Failure to satisfy the requirements of a safe harbour doesn’t mean that a business is unable to make that particular country of origin claim. A business may still make the claim provided they are confident an ordinary and reasonable consumer wouldn’t consider it to be false, misleading or deceptive.
If you sell or supply food for retail sale in stores, markets, online or from vending machines it is likely that you will be required to comply with the Country of Origin Food Labelling Information Standard 2016 (Standard).
The Standard commenced under the ACL on 1 July 2016 and regulates the country of origin information that must be provided for most food offered or suitable for retail sale in Australia. It’s important that producers, manufacturers, processors, and importers, as well as retailers, are aware of the obligations imposed by the Standard.

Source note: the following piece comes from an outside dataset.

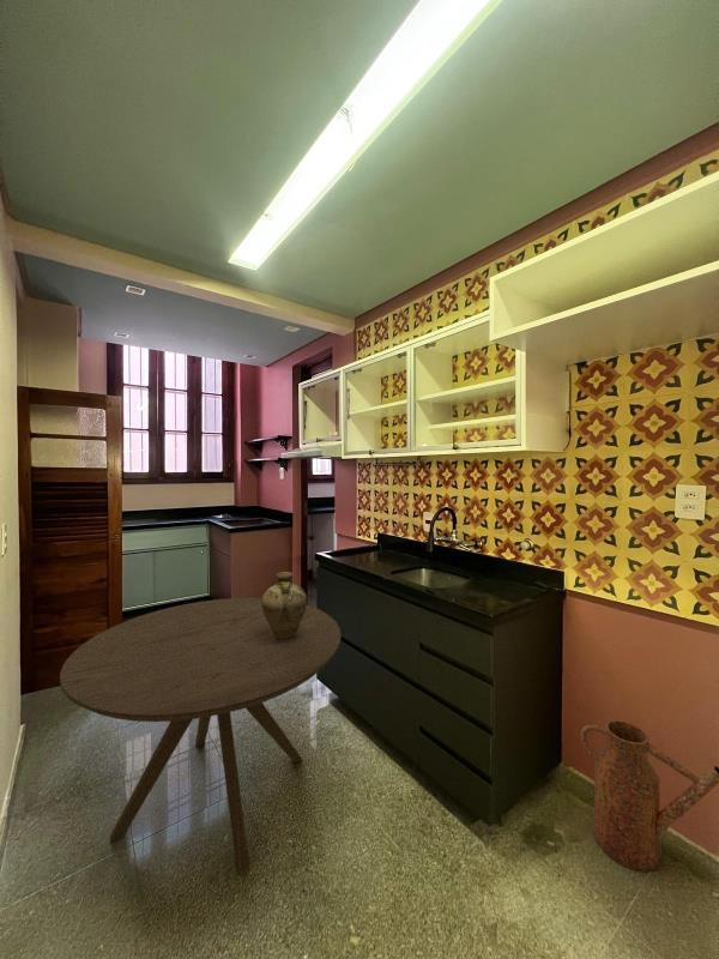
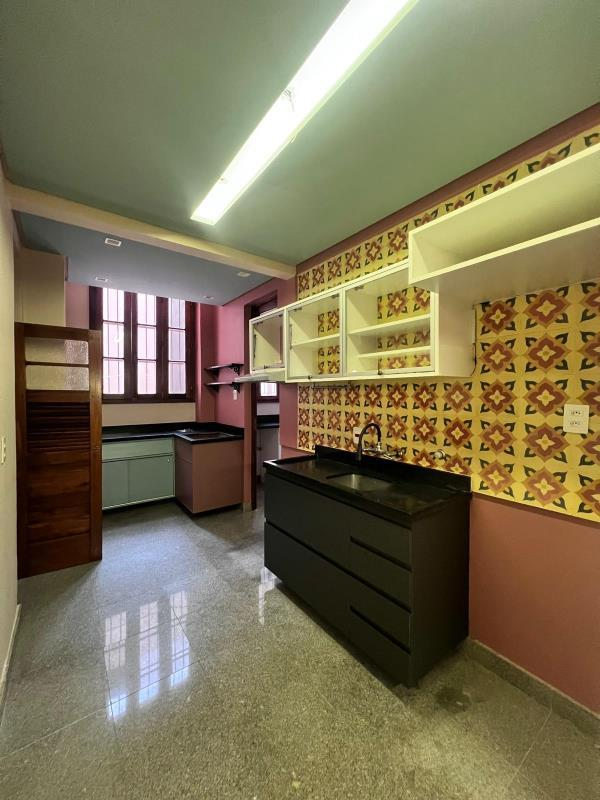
- jug [261,571,308,639]
- dining table [59,597,342,875]
- watering can [579,719,719,873]
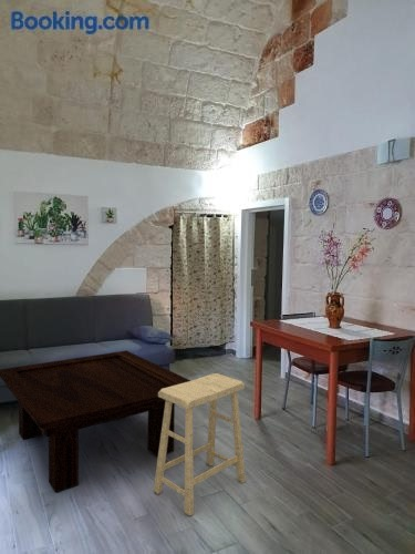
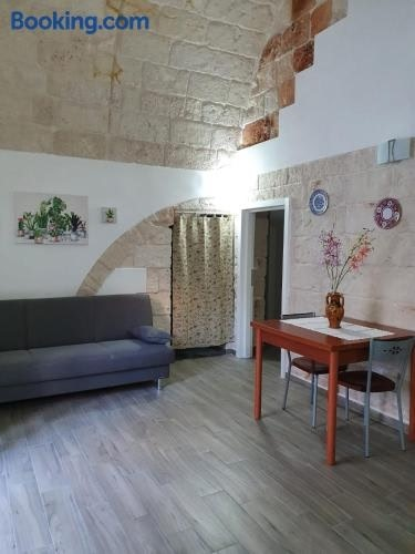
- stool [153,372,247,517]
- coffee table [0,349,191,494]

The existing requirements for country of origin labelling set out in the Australia New Zealand Food Standards Code will remain in place until 30 June 2018. During this transition period, businesses must either:
- continue to comply with the labelling requirements of the Food Standards Code, or
- adopt the new labelling requirements of the Standard.
From 1 July 2018, businesses must label their products according to the requirements of the Standard.
Businesses that wish to adopt the style and graphics of the new food labels for non-food products should be aware that the use of the ‘Australian grown, Australian made’ kangaroo logo on such goods is overseen by Australian Made Campaign Limited (AMCL).
To use the logo on non-food products, businesses must be registered with AMCL and meet the criteria in the AMCL Code of Practice around the use of the logo. Fees and conditions apply. For more information, including on the process for obtaining a licence to use the logo, visit the AMCL website.
As a generic graphic, businesses do not require a licence or approval to use the rectangle bar chart on their non-food goods (e.g. to indicate the proportion by weight of ingredients that originated in a particular country). For example, a business that makes slippers using Australian sheepskin (which makes up to 80 per cent of the product’s materials) could use a bar chart shaded to the 80 per cent mark to show that the goods were made using at least 80 per cent Australian materials.
If a business wishes to use the bar chart to signify something other than the level of Australian content in a non-food product (e.g. the level of Australian ownership of the business), they must ensure that the meaning of the chart is made clear on the packaging.
A business may breach the ACL if a reasonable conclusion from the use of the chart is that the good contains a particular percentage of content from a specified country, when this is not the case.